Laporan tersebut mengungkapkan bahwa penyalahgunaan otorisasi tetap menjadi vektor serangan yang dominan, di mana banyak korban tanpa sadar menandatangani transaksi berbahaya atau menyetujui izin pengeluaran token yang memungkinkan penyerang menguras dompet mereka.

“Alih-alih hanya mengandalkan eksploitasi kontrak pintar yang kompleks, banyak penyerang kini lebih fokus pada manipulasi otorisasi transaksi dan perilaku pengguna,”

ungkap laporan tersebut.

Insiden Pelanggaran Infrastruktur

Satu insiden pelanggaran infrastruktur menyumbang sebagian besar kerugian pada bulan Februari. Platform DeFi berbasis Solana, Step Finance, mengalami kompromi yang memungkinkan penyerang menguras sekitar 261.854 SOL, setara dengan sekitar $30 juta, setelah perangkat milik eksekutif dilaporkan dikompromikan, yang mengakibatkan eksposur kunci pribadi atau persetujuan jahat.

Kasus Penipuan Pengguna

Beberapa insiden lainnya melibatkan pengguna pribadi yang menjadi korban dari persetujuan phishing, tanda tangan berbahaya, dan penipuan pemrosesan alamat, di mana penyerang menciptakan alamat dompet yang sangat mirip dengan yang sah.

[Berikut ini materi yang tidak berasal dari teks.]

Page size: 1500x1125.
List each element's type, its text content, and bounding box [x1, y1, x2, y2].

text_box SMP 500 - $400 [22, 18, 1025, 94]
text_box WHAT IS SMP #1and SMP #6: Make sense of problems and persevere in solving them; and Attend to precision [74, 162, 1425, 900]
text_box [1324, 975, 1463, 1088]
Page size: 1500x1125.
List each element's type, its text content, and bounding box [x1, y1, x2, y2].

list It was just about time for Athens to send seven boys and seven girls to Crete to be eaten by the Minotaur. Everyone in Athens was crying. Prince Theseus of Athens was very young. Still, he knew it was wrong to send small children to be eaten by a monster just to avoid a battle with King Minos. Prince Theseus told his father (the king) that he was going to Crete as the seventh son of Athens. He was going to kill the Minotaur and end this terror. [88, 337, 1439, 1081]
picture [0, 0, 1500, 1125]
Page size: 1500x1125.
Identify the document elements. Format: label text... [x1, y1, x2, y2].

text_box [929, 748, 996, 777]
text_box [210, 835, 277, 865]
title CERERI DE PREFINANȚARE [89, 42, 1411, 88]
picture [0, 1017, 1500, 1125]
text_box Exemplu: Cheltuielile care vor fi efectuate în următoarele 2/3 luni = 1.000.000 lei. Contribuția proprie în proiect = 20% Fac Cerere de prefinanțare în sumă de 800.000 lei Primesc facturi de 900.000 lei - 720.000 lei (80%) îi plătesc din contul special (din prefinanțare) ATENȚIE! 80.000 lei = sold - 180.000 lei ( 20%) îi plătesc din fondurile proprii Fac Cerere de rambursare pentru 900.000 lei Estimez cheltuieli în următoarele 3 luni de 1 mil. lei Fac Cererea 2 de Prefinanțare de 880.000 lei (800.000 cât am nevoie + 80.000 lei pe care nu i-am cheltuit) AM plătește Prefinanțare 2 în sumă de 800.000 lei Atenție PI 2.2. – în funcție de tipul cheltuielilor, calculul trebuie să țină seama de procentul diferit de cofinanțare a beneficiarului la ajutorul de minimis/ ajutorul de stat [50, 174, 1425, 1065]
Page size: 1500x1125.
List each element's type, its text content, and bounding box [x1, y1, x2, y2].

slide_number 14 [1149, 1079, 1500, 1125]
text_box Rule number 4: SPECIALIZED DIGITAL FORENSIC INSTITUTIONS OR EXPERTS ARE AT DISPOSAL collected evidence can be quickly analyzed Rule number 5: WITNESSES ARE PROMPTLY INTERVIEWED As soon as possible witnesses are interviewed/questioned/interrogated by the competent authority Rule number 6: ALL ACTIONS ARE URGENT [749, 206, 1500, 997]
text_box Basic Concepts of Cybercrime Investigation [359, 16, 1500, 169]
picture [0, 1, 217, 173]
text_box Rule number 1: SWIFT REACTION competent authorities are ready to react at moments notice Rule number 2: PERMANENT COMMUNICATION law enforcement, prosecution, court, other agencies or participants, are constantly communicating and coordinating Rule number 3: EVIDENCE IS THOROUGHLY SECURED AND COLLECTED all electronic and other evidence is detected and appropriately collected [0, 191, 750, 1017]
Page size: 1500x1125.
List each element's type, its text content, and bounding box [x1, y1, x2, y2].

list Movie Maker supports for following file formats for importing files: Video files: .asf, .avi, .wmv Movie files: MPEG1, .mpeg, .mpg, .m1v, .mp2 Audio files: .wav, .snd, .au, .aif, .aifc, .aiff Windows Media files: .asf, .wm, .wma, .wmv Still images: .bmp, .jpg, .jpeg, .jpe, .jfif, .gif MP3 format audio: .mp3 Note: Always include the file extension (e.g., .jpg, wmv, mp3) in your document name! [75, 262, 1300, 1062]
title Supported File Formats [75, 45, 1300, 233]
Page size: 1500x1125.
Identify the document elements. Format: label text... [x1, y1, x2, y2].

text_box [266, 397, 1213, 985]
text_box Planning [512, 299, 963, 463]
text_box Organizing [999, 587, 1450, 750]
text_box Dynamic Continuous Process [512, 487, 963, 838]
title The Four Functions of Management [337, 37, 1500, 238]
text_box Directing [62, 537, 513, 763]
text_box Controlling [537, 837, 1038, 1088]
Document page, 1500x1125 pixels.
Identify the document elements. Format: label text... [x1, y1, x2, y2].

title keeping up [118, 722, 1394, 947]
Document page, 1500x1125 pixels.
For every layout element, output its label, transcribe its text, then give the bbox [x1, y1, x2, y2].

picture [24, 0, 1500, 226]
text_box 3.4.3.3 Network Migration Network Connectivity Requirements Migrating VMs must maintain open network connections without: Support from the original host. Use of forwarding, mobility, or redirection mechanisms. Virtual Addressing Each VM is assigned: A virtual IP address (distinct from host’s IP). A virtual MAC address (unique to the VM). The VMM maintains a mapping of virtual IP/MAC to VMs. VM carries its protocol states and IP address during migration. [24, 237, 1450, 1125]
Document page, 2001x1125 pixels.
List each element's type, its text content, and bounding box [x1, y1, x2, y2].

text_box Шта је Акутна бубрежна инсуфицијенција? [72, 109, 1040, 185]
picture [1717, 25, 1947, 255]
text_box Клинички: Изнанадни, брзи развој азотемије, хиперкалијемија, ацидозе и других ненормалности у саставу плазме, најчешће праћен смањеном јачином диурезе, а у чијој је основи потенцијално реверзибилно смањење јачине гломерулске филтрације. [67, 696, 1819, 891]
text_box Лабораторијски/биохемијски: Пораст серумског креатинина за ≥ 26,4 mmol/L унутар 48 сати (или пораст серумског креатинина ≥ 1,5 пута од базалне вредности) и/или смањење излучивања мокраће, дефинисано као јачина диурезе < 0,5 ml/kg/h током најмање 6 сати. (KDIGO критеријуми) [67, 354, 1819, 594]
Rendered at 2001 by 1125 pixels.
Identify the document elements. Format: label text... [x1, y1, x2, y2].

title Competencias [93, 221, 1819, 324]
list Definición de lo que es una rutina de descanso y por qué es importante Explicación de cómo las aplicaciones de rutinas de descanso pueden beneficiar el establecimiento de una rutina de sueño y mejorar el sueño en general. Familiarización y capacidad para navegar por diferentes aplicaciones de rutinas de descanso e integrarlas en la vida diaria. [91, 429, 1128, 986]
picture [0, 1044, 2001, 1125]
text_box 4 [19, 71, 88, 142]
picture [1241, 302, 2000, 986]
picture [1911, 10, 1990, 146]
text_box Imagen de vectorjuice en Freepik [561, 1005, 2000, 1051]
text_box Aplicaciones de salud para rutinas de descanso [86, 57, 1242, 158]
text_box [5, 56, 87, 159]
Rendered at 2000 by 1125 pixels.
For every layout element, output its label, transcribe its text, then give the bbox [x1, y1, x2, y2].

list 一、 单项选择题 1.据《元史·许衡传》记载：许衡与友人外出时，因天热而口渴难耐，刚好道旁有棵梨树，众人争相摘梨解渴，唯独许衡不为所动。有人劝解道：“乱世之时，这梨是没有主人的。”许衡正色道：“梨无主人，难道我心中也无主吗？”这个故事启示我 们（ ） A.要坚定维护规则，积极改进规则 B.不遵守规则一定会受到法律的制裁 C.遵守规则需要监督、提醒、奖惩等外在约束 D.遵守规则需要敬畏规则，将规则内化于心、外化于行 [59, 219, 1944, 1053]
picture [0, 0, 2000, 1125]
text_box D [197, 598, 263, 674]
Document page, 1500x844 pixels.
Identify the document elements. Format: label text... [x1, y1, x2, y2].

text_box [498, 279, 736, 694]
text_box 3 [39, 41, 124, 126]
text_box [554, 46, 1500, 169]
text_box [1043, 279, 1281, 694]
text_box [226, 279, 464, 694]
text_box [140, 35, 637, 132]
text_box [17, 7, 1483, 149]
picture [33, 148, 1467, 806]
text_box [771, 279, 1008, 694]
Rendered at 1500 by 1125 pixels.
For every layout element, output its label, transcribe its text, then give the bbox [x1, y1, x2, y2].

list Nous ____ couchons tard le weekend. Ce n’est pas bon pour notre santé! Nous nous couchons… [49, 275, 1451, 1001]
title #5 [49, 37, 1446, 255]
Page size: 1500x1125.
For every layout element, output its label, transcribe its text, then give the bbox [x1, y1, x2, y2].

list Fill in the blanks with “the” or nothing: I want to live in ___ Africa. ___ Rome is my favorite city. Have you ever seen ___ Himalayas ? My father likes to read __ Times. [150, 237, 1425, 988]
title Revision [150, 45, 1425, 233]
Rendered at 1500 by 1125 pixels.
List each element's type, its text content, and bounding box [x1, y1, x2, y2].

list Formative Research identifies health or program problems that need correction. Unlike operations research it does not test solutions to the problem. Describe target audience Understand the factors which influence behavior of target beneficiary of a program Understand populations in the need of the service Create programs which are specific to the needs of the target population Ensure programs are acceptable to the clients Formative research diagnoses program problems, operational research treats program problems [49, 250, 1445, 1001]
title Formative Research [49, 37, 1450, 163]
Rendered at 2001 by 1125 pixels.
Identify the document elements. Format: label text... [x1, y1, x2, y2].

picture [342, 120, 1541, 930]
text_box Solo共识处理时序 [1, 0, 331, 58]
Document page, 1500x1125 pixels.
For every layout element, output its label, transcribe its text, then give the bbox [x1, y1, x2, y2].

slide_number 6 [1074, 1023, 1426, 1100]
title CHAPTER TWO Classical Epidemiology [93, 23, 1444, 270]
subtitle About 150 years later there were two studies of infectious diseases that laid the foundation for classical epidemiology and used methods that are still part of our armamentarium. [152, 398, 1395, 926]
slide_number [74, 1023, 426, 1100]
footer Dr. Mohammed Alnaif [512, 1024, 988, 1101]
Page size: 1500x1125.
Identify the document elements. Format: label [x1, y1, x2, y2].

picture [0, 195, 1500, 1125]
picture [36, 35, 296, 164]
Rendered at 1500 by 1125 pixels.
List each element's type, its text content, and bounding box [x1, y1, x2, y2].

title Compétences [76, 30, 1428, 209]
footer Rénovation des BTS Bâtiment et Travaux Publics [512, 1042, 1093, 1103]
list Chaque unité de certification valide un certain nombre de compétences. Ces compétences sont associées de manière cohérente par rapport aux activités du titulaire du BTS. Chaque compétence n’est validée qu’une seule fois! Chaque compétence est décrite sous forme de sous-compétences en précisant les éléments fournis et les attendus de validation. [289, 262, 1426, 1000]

Dalam satu kasus, seorang korban secara keliru mengirim sekitar $100.000 dalam USDT ke alamat yang mirip setelah menyalin dompet yang salah dari riwayat transaksinya.

Kesimpulan

Meskipun kerentanan kontrak pintar masih ada, biasanya kerugian yang ditimbulkan lebih kecil dibandingkan dengan serangan yang mengeksploitasi izin pengguna atau kesalahan keamanan operasional.